Il se dit d'ailleurs favorable à la reconnaissance du Québec à l'UNESCO, à la condition que la voix canadienne reste forte et que le discours du pays sur la scène internationale demeure cohérent.
Par contre, tout en prêchant en faveur d'un régime fédéral respectueux des provinces, Michael Ignatieff veut également s'attaquer aux titres de compétence professionnelle et aux frais de scolarité, entre autres. Ce sont pourtant des domaines réservés aux provinces. «Le gouvernement fédéral a la responsabilité de maintenir un espace économique national. En avons-nous vraiment un si les travailleurs québécois n'ont pas le droit de travailler en Ontario ? Si les accréditations professionnelles reconnues dans une province sont refusées dans une autre ? Si les étudiants doivent payer davantage pour étudier dans une autre province que la leur ?», a-t-il demandé.
N'y a-t-il pas là une contradiction ? «C'est vrai, ce sont des compétences provinciales, a-t-il reconnu. Mais c'est à l'avantage des Québécois de faire tomber les barrières entre les provinces. Je veux travailler avec les provinces pour réduire les obstacles.»

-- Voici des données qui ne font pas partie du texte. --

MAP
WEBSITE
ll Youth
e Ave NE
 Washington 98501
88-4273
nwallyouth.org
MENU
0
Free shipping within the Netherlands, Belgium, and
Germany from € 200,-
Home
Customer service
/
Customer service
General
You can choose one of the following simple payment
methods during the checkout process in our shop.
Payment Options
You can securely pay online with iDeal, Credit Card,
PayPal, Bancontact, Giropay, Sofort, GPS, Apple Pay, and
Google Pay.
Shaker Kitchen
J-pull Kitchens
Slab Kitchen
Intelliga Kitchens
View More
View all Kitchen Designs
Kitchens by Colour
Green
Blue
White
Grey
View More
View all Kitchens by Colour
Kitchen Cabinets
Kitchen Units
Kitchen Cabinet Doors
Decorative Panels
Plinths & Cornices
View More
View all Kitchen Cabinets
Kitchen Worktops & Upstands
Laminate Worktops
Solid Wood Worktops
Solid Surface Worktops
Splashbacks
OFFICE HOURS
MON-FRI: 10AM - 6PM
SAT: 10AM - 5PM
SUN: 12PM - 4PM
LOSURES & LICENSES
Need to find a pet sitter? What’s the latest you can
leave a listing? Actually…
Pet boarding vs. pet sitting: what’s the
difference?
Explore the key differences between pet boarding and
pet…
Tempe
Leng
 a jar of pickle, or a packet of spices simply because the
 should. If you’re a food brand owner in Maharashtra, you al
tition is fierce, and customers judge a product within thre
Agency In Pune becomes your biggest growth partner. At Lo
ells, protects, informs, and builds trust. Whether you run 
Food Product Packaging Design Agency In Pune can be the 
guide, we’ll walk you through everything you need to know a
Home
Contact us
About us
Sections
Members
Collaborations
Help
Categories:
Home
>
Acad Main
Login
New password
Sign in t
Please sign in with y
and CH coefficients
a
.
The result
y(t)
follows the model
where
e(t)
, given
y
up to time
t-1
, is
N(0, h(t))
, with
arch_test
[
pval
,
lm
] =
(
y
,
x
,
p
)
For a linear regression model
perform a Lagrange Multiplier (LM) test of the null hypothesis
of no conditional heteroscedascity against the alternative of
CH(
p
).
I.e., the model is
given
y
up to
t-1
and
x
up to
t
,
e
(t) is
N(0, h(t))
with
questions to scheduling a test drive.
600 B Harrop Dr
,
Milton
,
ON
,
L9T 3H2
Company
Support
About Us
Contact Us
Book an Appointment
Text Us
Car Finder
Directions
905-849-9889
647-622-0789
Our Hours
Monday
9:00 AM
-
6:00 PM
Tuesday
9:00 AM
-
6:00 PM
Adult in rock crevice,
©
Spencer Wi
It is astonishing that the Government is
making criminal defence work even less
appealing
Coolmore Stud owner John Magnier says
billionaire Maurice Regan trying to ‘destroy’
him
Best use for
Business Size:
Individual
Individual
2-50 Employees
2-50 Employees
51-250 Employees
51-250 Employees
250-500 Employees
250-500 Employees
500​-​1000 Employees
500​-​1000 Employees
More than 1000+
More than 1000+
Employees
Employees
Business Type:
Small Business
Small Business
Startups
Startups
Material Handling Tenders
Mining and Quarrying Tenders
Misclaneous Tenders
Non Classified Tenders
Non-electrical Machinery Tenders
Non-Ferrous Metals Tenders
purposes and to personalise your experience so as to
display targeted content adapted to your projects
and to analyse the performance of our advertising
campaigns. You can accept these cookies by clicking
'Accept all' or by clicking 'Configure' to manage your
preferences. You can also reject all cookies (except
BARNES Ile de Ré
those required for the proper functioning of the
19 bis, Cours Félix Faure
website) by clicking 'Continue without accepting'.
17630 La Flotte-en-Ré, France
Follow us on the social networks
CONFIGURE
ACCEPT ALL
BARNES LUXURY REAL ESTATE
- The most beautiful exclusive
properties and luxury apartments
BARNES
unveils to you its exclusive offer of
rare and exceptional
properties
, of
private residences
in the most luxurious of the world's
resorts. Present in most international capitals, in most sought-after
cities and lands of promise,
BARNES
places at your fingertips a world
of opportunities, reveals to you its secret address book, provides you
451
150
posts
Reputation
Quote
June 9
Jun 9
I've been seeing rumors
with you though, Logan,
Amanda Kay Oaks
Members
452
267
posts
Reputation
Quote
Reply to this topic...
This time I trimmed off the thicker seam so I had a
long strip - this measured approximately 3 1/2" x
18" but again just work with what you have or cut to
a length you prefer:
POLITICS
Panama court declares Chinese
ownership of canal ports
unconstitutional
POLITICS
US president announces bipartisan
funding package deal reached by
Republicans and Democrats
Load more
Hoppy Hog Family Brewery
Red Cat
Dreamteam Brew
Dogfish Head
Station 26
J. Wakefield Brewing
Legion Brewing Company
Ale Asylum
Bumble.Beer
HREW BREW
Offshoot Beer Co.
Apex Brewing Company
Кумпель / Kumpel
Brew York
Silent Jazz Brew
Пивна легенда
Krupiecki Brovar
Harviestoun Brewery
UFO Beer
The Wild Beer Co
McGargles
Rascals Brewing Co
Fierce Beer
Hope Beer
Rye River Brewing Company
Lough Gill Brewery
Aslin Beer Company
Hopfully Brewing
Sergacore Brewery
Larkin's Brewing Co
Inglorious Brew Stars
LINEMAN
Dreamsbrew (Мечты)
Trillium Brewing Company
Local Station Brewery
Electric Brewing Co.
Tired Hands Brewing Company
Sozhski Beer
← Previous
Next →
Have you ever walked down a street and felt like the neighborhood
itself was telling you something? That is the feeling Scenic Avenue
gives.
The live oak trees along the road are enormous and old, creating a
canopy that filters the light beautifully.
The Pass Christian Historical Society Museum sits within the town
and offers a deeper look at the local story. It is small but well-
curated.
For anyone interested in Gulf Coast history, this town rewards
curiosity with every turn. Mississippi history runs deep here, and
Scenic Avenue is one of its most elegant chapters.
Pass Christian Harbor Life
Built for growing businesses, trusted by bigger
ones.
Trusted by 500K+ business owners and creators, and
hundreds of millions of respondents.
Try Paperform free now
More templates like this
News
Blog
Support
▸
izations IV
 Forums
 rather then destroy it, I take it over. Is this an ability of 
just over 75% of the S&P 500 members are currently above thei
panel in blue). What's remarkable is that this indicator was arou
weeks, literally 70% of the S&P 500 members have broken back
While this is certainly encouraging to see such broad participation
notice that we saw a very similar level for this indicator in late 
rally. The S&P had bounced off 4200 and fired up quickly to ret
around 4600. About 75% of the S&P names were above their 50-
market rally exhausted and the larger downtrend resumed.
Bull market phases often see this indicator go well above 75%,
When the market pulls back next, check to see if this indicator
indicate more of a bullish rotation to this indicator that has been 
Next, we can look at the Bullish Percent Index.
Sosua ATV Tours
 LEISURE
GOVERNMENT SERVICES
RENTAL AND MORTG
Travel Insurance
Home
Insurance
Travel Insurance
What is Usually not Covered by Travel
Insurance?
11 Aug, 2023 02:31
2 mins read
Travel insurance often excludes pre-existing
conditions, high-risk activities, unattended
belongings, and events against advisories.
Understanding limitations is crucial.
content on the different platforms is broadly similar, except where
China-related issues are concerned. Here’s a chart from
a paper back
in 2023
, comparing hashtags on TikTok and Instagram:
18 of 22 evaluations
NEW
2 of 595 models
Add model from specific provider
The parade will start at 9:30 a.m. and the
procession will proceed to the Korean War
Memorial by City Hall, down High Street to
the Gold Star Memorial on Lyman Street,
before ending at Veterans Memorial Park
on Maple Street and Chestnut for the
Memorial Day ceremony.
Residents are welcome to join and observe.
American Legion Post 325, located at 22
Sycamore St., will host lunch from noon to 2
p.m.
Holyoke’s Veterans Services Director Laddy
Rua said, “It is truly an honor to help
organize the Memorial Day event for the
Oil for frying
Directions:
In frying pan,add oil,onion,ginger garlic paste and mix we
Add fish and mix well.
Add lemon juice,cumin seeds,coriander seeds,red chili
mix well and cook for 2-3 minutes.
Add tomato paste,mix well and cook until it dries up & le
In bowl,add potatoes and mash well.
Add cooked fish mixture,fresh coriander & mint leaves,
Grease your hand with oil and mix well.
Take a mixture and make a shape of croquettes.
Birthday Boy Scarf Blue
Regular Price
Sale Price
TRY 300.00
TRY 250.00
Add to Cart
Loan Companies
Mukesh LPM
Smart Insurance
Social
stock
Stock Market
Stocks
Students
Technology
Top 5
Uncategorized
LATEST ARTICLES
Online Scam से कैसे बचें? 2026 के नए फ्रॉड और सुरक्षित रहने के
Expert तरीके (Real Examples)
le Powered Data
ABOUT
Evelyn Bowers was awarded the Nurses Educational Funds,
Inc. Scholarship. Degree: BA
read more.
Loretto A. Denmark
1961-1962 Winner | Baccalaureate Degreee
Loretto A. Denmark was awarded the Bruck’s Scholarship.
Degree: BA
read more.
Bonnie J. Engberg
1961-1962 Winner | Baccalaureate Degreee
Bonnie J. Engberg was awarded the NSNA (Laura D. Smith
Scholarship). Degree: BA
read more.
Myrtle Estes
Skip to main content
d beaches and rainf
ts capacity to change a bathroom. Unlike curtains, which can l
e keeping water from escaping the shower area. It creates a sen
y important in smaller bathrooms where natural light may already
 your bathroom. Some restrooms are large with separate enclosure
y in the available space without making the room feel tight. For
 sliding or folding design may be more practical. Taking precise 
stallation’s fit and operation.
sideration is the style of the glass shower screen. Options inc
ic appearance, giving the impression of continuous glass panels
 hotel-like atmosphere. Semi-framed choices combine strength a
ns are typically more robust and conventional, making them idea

S'il reconnaît l'existence du déséquilibre fiscal, Michael Ignatieff soutient toutefois qu'il faut le résoudre grâce à un meilleur système de péréquation, voire avec des transferts plus généreux aux provinces. Mais pas question de céder des points d'impôt ou un autre champ fiscal. «Un transfert permanent du pouvoir fiscal aux provinces endommagerait l'unité nationale», a-t-il dit, ajoutant que le rôle principal d'Ottawa est justement de maintenir l'unité canadienne.
Selon lui, les Québécois vont se reconnaître dans sa vision. Il fait d'ailleurs de la province une grande priorité. «L'avenir de notre parti passe par le Québec, a-t-il dit. C'est notre principal défi. Être à 12 % des intentions de vote chez les francophones, c'est un désastre. Il faut remonter la pente.»